Pastor's Page
By Fr. George Welzbacher
  
September 13, 2009

The zealots for the Culture of Death and the champions of the Culture of Life are engaged in a battle that is getting fiercer by the day. In witness whereof may I present three recent, highly perceptive reports. The first is a bulletin from the U.S. Right to Life Committee in Washington, D. C., dealing with the proposed legislation for national health care reform, legislation whose language, sometimes ambiguous, sometimes explicit, would open wide the door to the federal subsidizing of abortion on demand.
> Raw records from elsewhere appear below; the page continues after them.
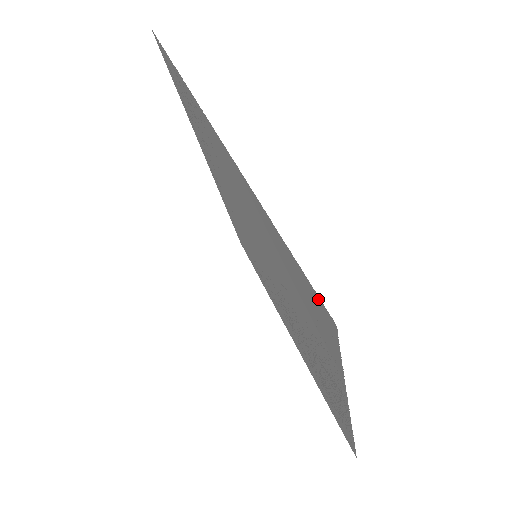
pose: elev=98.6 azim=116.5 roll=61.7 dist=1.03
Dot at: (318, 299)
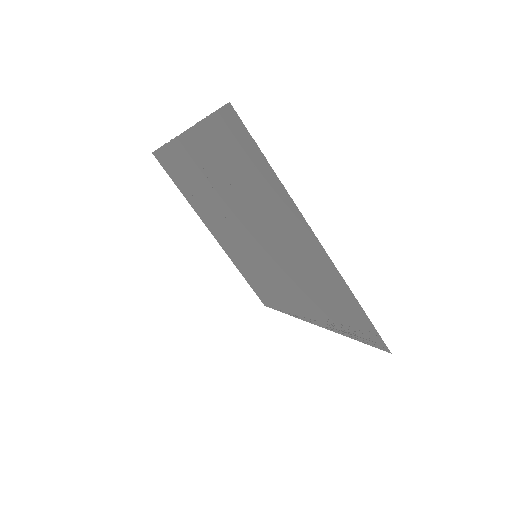
Dot at: (226, 112)
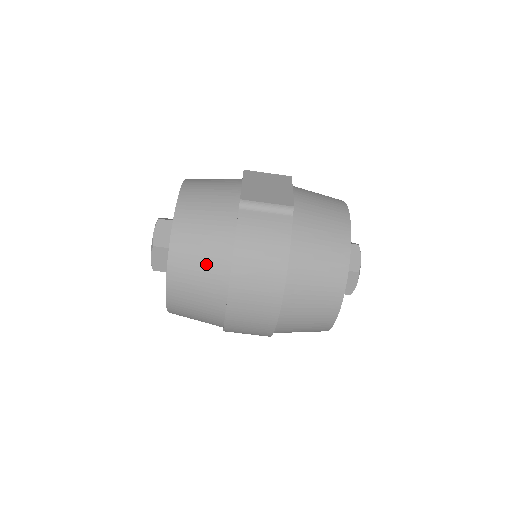
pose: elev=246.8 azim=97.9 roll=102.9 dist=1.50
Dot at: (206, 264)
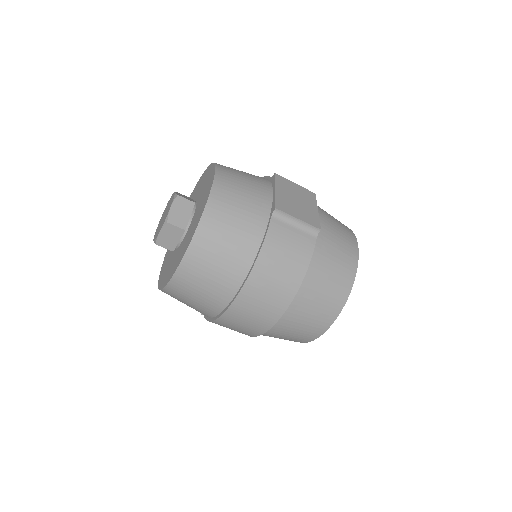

The second report, a front page story in the September first edition of the New York Times, addresses an important lawsuit currently being argued before the Montana State Supreme Court. The plaintiff claims a right under the Montana State Constitution to demand a physician's assistance in achieving a pain-free suicide. A Montana Supreme Court ruling favorable to the plaintiff is thought to be likely. The third report offers comment on the deep division within a politically prominent Catholic family on the issue of an unborn child's right to life, the sort of division that, sad to say, is not unknown in many a Catholic home today. This report, an Op-Ed essay in the Pioneer Press for September the third, contrasts the pro- Life views of Eunice Kennedy Shriver with those of her brother, Senator Edward ("Ted") Kennedy, a committed partisan of a woman's right to kill her child .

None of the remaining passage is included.